◆ Work order ◆
In the answer, give the entries below exactly, from the first line through the line with "wall art: present", with every picture omitted.
== Recorded information
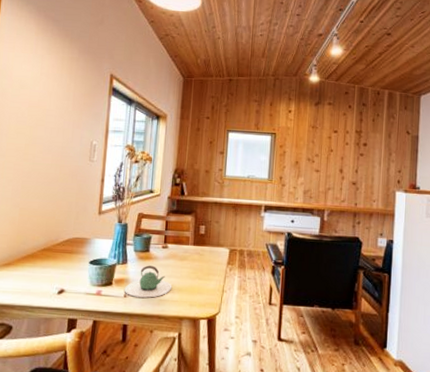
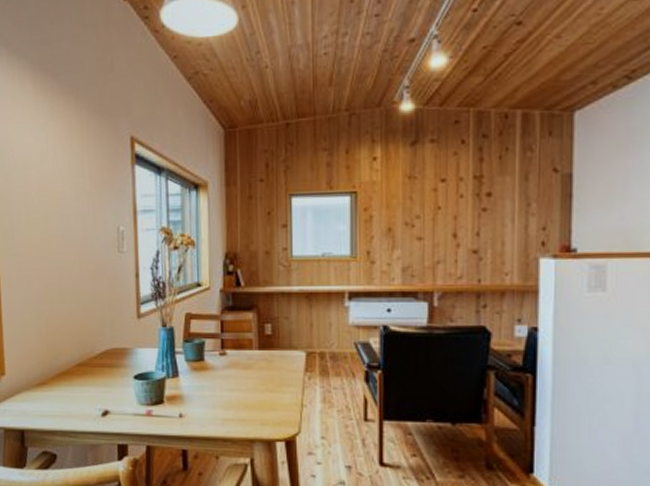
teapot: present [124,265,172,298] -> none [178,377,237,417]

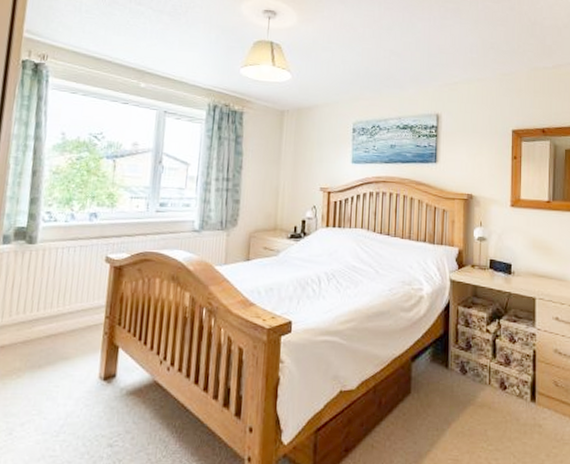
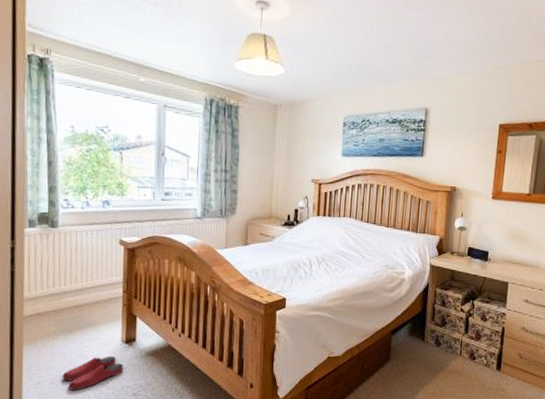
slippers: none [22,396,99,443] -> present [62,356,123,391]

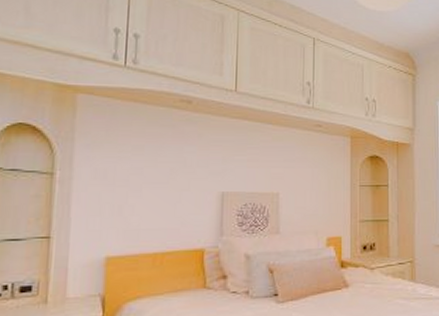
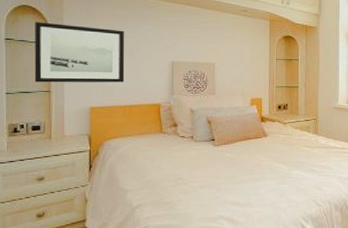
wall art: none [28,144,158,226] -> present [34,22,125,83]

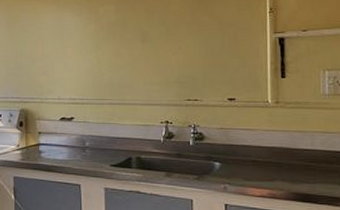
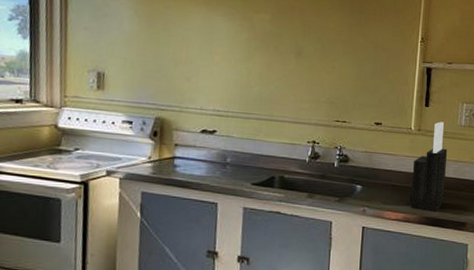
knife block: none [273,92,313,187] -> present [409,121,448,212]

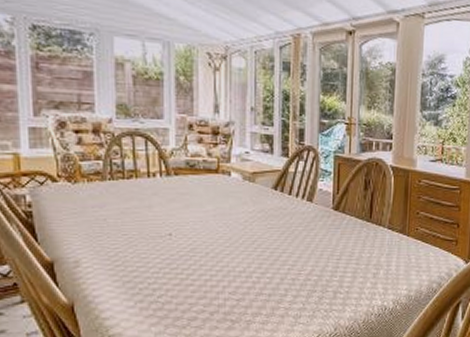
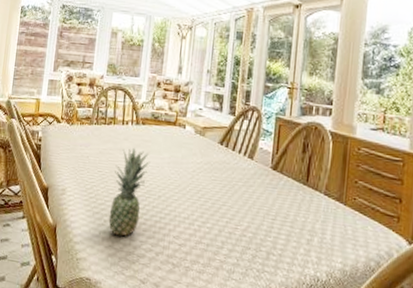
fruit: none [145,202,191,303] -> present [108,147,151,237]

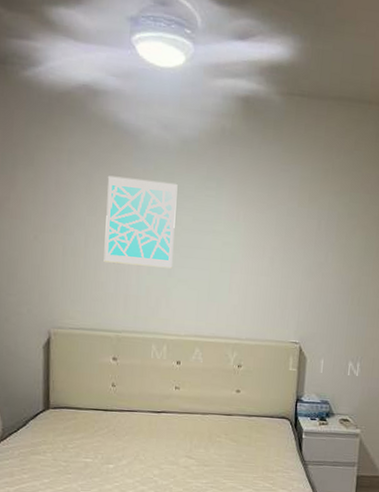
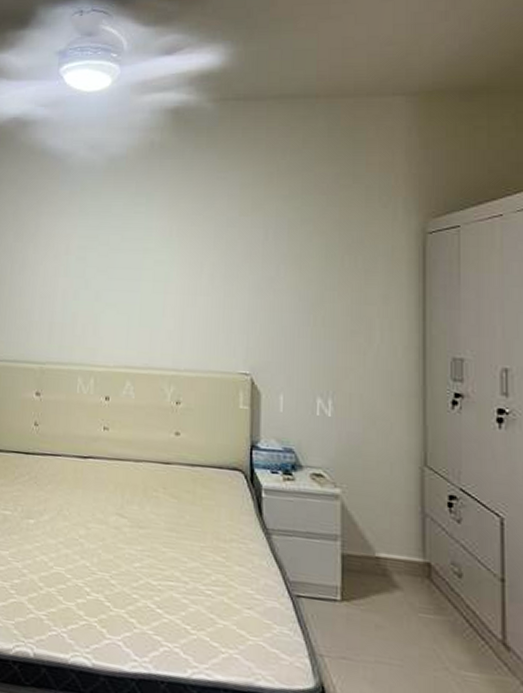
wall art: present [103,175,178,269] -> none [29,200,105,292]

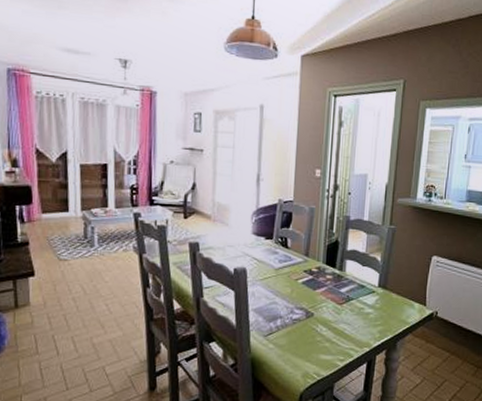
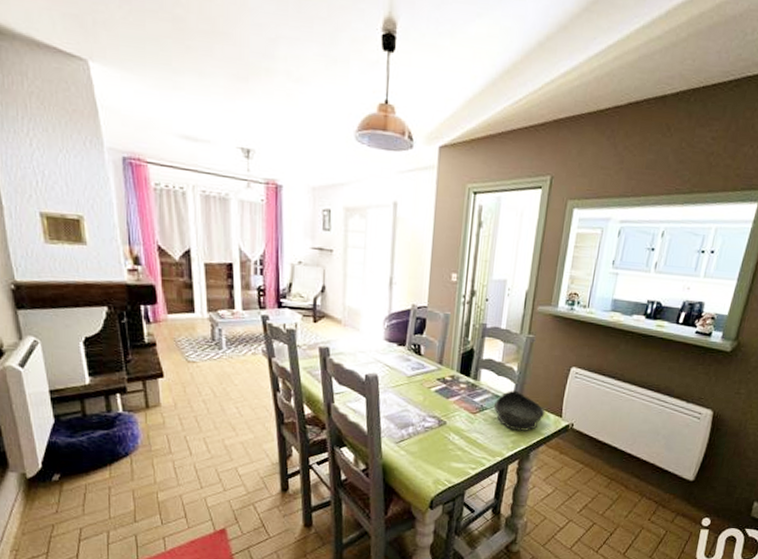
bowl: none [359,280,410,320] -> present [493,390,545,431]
====
◆ Exercise output ◆
teapot: present [124,265,172,298] -> none [178,377,237,417]

slippers: none [22,396,99,443] -> present [62,356,123,391]

wall art: none [28,144,158,226] -> present [34,22,125,83]

knife block: none [273,92,313,187] -> present [409,121,448,212]

fruit: none [145,202,191,303] -> present [108,147,151,237]

wall art: present [103,175,178,269] -> none [29,200,105,292]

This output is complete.